それ以前に、[差別]や[偏見]、[妬み]、[僻み]は私が最も嫌いな事のうちの1つ………。
この状況から容易に推測できるわ!!
…………なら、まずは[イーブイ]の彼女の安全を確保しないと!!
スピアーC〈姉ちゃん、痛い目に遭いたくなければ、今のうちに引き下がった方がいいぜ?〉
奴らの言葉を無視し、両目を閉じる………。
………[チカラ]を、使わせてもらうわ!!!
シルク〈{[絆]により…………我らを護り給へ………。}〉
強く念じ、自分の[特性]を入れ替える……。
そして、僅かばかりに残った自らの守備力を、全て[絆]に捧げる…………。
ティル〈……!?何!?この感じ!?〉
???〈…………??〉
私の背後で、驚きの声があがった。
ライト「守られるようなこの感じ………、もしかしてユウキ君の[絆の加護]……?」
………そう。
ライトの言う通り、私も[絆の加護]を使えるわ。
私も[絆の従者]として[証]を持つから、使えるのよ。
……[チカラ]を解き放ち、私は目を開けた。
私もユウキと同じように、いつもは白い瞳が変色する……。
私の場合、水色だけど……。
でも、同じ[チカラ]には変わりないわ!
スピアー達〈〈〈〈[毒針]!!〉〉〉〉
奴らは一斉に攻撃を開始した。
……私の守備力はゼロだから、攻撃をうける訳にはいかないわ!!
だから、全力で!!
シルク〈[シャドーボール]、[サイコキネンシス]、発散!!〉
漆黒の弾を拘束し、すぐにそれで上昇気流を発生させる。
………相手の反応はキリがないから省略差せもらうわ。
シルク〈[目覚めるパワー]、[ベノムショック]、化合!!〉
飛ばされながら維持している超能力で暗青色、紫のエネルギーを混ぜ合わせる。
この説明も、割愛させてもらうわ。
……もし知りたかったら“絆の軌跡〜過去と未来の交錯〜”を見てくれるかしら?
二色の弾は混ざり、藤色に変色した。
それを2つに分け、丁度最高点で放った。
…弾は衝突し、竜の効果で膨張し始める……。
それと同時に、核分裂のα崩壊の原理で無限に増殖する………。
やがて、藤色の弾は守備軟化作用を秘めた雨となった。
シルク〈[サイコキネンシス]!〉
それが彼女に及ばないように、超能力で保護する……。
シルク〈[シャドーボール]、[10万ボルト]、拡散!!〉
漆黒の弾と高電圧の電撃を同時に放ち、超能力で粒子状に細分化する。
そして、それらで相手の群れを取り囲み……、
シルク〈収束!!〉
中心に向けて一気に凝縮させた。
[従者のチカラ]の影響で、私には物理攻撃と守備力という概念が無い代わりに、特殊攻撃が限界を遥かに超えた段階まで強化されてるから、タダでは済まないわよ!!

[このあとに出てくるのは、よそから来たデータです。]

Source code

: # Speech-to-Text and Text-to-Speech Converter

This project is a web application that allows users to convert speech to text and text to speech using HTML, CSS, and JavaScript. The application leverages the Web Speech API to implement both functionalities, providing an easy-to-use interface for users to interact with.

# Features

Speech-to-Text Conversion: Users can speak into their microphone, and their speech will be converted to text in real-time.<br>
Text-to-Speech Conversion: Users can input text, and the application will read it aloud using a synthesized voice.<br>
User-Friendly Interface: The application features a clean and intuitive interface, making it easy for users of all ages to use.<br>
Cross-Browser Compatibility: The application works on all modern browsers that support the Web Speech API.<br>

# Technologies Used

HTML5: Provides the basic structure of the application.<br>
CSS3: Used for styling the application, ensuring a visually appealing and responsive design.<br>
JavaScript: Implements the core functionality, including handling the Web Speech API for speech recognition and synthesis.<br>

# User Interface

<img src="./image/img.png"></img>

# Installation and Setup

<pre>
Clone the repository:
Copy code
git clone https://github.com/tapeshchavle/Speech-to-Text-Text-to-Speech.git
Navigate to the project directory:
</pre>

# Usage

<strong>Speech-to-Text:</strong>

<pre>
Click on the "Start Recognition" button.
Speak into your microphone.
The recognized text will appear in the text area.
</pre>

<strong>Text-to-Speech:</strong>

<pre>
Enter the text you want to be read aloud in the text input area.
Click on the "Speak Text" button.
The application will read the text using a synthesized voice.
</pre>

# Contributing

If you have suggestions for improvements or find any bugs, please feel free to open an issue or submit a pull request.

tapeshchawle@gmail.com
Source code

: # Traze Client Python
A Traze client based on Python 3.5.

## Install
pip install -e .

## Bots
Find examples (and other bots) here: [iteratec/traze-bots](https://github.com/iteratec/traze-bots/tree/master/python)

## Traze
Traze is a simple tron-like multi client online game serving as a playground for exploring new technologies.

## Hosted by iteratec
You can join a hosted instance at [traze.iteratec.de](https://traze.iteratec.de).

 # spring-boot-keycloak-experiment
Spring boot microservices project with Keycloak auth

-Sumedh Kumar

これ以外にもある[代償]を考えてようやくつりあう[技の制限の緩和]と[特殊技の強化]……。
だから、あなた達は私には勝てないわ!!
……案の定、私の技が命中した群れは次々に倒れていった。
ティル〈………凄い………。〉
???〈…………強い…………。〉
ライト「オルトの言う通り………、凄い事になってる…………。」
私以外の、意識がある誰もが言葉を失った。